## Work instructions
Where an image appears, leave it out; otherwise repeat the data exactly.

## Collected material
******************************

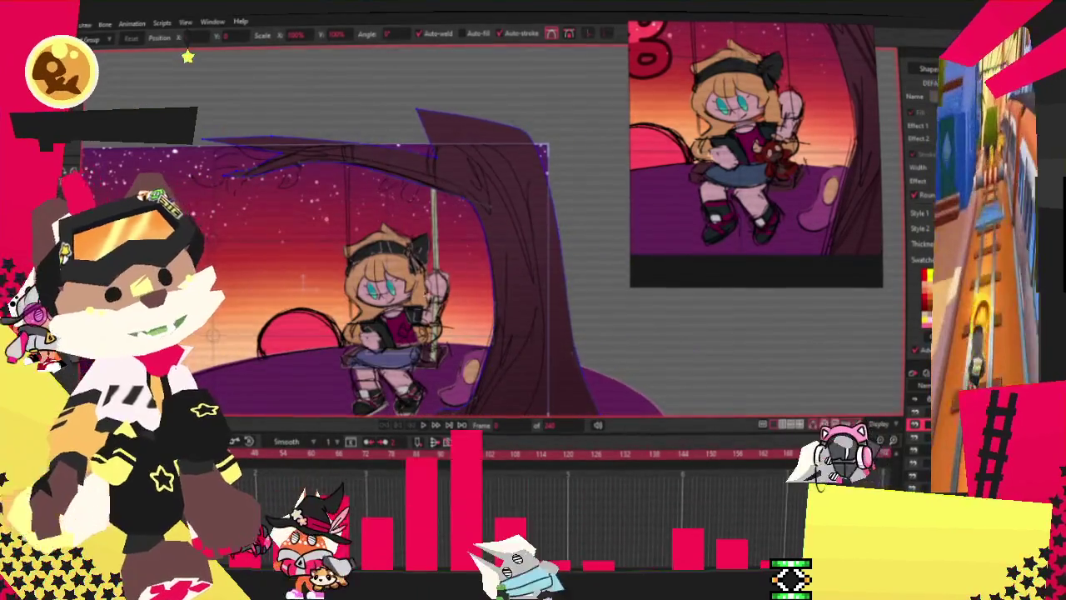
{"action": "scroll", "coordinate": [486, 346], "scroll_direction": "up", "scroll_amount": 2}
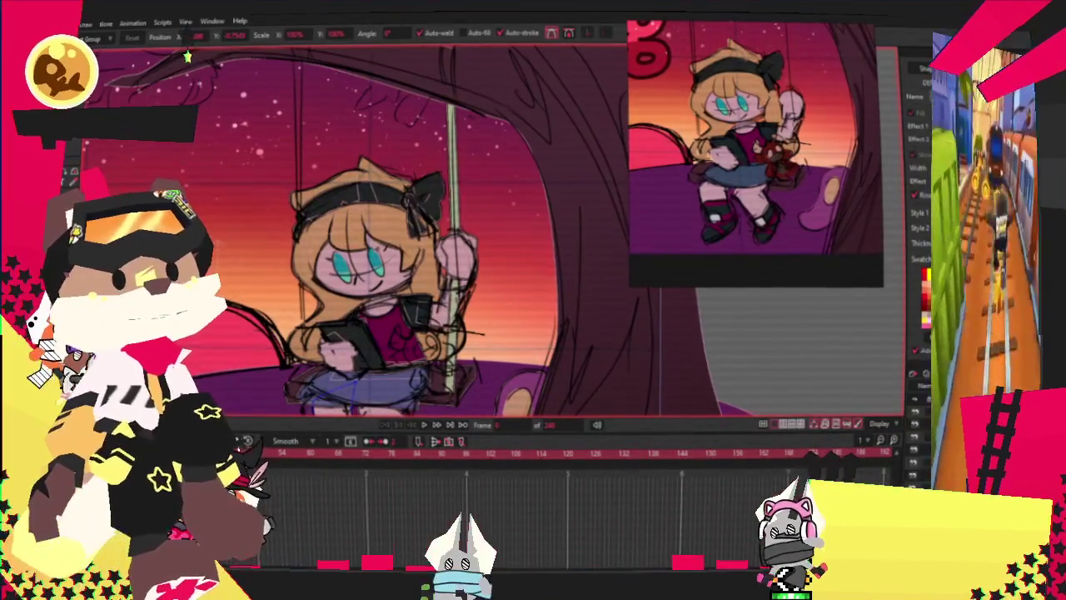
{"action": "scroll", "coordinate": [459, 188], "scroll_direction": "up", "scroll_amount": 1}
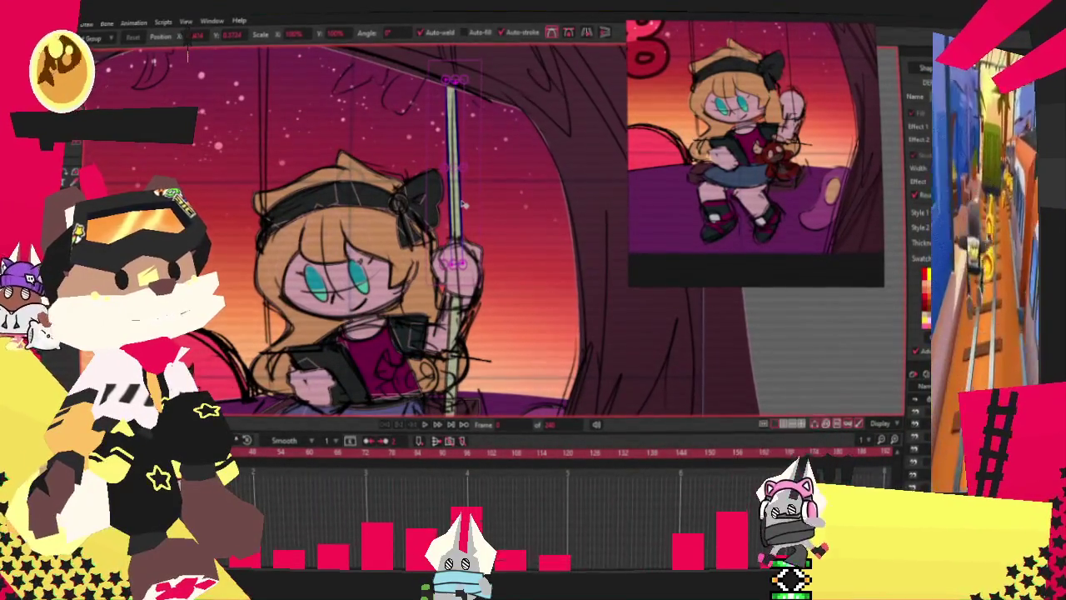
{"action": "left_click_drag", "start_coordinate": [286, 215], "coordinate": [269, 225]}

******************************

## Exercise answer
{"action": "scroll", "coordinate": [486, 346], "scroll_direction": "up", "scroll_amount": 2}
{"action": "scroll", "coordinate": [459, 188], "scroll_direction": "up", "scroll_amount": 1}
{"action": "left_click_drag", "start_coordinate": [286, 215], "coordinate": [269, 225]}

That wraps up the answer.